In spite of a high rate of patients with MDRO (42%), the percentage of ICU rooms contaminated with MDRO at patient discharge was relatively low (8%). However, this rate is in line with previously reported results [17,21]. Three potential explanations could be given for this result. First, the relatively short median length of ICU stay (eight days) did not allow heavy contamination of the environment with MDRO. Second, bacteriological samples performed at patient discharge might have missed the contaminated surfaces. However, eight swabs were performed per room at T0, allowing examination of the most frequently touched surfaces by the patient and HCW. Third, our strict terminal cleaning protocol, including the routine use of sodium hypochlorite solution might have contributed to this result. However, it is unlikely that floor cleaning had an impact on the prevalence of MDRO contaminated rooms because all sampled areas were high touched surfaces unconnected to the floor.

ICU rooms at the highest risk for contamination with MDRO were those where patients stayed for a long period of time (≥8 days), and where the prior room occupant was an MDRO carrier. This might be helpful to apply a targeted strategy for disinfection of ICU rooms using H2O2 techniques only in these at high-risk rooms.
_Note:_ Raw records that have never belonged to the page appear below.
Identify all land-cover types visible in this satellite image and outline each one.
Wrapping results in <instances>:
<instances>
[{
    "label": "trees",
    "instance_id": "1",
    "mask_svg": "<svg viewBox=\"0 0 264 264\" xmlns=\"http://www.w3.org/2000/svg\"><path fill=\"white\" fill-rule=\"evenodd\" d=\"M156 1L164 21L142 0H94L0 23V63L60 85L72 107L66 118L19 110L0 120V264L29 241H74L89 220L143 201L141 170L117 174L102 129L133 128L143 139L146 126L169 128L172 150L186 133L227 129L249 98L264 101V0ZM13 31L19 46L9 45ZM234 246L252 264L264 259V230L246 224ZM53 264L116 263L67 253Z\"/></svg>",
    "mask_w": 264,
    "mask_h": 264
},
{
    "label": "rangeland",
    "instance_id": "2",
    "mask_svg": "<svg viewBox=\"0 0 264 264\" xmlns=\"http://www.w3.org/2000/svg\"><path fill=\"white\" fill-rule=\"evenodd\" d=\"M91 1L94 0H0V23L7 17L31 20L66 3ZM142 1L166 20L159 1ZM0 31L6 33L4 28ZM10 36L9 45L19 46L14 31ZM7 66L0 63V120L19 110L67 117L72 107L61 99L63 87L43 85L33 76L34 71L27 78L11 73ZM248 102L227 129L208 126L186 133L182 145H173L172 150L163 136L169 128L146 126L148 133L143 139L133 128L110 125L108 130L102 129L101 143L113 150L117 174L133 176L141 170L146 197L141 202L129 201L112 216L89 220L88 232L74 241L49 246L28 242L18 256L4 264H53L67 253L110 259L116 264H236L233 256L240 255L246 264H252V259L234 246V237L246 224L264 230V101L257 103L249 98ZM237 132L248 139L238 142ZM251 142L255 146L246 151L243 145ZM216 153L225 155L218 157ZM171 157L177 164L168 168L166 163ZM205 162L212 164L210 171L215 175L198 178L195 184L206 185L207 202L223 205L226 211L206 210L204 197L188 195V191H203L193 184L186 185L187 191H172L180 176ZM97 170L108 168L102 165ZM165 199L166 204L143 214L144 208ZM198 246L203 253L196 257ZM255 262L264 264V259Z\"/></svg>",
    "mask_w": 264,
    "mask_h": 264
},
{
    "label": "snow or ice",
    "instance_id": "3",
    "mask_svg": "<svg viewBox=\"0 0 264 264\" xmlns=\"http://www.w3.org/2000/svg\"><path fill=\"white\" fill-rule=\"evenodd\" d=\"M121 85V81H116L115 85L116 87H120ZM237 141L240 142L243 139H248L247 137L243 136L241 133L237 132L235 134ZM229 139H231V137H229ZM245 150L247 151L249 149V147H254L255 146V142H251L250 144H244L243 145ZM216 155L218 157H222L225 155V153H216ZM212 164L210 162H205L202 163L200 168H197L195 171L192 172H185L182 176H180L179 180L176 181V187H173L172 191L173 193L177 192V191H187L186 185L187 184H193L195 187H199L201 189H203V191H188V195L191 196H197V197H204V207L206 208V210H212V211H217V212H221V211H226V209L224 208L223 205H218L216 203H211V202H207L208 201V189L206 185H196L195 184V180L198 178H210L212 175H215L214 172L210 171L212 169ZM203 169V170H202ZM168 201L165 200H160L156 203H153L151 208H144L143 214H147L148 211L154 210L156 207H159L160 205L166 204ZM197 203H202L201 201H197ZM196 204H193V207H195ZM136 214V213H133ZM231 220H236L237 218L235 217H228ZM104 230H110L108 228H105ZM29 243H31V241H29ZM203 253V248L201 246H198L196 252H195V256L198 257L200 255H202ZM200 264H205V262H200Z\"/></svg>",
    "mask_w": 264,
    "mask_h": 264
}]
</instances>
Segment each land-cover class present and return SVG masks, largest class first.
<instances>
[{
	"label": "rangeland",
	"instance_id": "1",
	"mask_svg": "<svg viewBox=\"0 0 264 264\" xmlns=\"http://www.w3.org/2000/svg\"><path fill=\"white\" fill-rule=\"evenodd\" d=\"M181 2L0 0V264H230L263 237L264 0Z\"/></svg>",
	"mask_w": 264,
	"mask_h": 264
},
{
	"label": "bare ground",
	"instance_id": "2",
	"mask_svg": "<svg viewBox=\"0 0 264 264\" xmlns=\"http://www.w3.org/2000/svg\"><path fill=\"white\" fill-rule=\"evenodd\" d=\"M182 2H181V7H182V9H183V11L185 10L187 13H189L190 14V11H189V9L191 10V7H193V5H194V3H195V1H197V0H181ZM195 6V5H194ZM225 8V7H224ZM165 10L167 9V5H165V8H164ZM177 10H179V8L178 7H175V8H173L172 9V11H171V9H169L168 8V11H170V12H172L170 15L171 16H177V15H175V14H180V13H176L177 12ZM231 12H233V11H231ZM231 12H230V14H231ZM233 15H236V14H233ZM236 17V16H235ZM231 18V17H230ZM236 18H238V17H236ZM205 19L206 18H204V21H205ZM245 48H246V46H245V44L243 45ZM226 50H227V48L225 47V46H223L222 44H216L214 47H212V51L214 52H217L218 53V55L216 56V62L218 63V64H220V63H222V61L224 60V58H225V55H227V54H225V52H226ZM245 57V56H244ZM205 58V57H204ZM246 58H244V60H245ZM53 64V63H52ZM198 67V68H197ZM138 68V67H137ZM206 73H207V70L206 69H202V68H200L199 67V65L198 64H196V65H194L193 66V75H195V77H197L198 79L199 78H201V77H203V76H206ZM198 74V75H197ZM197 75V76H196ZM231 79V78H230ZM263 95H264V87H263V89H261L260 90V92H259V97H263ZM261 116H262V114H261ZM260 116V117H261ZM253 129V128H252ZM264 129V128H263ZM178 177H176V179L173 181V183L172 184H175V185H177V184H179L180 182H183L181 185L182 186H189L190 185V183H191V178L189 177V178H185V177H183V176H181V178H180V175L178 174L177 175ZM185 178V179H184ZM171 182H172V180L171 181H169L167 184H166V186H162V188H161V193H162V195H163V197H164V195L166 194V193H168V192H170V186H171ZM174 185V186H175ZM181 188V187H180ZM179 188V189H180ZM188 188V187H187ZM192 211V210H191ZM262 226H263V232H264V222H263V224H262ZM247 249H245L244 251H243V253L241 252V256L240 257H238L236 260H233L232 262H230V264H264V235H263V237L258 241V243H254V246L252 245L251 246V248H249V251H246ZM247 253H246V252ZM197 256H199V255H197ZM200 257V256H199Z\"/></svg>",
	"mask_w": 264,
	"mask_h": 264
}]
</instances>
However, further studies are needed to evaluate such a strategy.

Our study has some limitations. First, the number of rooms contaminated with MDRO was relatively small. As a consequence, no definite conclusion could be drawn on the comparison of the efficiency of different H2O2 generators in MDRO environmental disinfection. However, this comparison was a secondary outcome. Second, it is important to highlight that the H2O2 generators used different approaches and different chemical compositions (30% of H2O2 for HPV versus 7% of H2O2, 30% of acetic acid, and 0.25% of peracetic acid for aHPP). Third, no definite conclusion could be drawn on the efficiency of H2O2 decontamination on different types of MDRO. A recent study [35] suggested that the reduction of a commercially available biological indicator cannot always be extrapolated to other microorganisms, especially MRSA. The production of catalase, which could break down the H2O2, might result in a reduction of the effectiveness of these techniques. However, another recent study suggested that HPV achieved a 6-log reduction, whereas aHP generally achieved less than a 4-log reduction on the biological indicators and in-house prepared test discs containing approximately 106 MRSA, C. difficile and A. baumannii [33]. Fourth, this study is merely environmental and the impact of H2O2 decontamination on the incidence of MDRO colonization or infection was not studied. Finally, our study was conducted in a single institution. Therefore, our results may not be generalizable to other institutions with different infection control practices and rates of MDRO.


Routine terminal cleaning followed by H2O2 treatment is more efficient than routine terminal cleaning alone for disinfection of MDRO contaminated rooms in the ICU. No significant difference was found between aHPP and HPV regarding efficiency in disinfection of MDRO contaminated rooms. Further studies are needed to evaluate the toxicity of aHPP techniques.

Key messages

  • Hydrogen peroxide techniques are efficient in disinfecting ICU rooms contaminated with MDRO.

  • No significant difference was found between aHPP and HPV regarding their disinfection efficiency.

  • Further studies are needed to evaluate the toxicity of aHPP.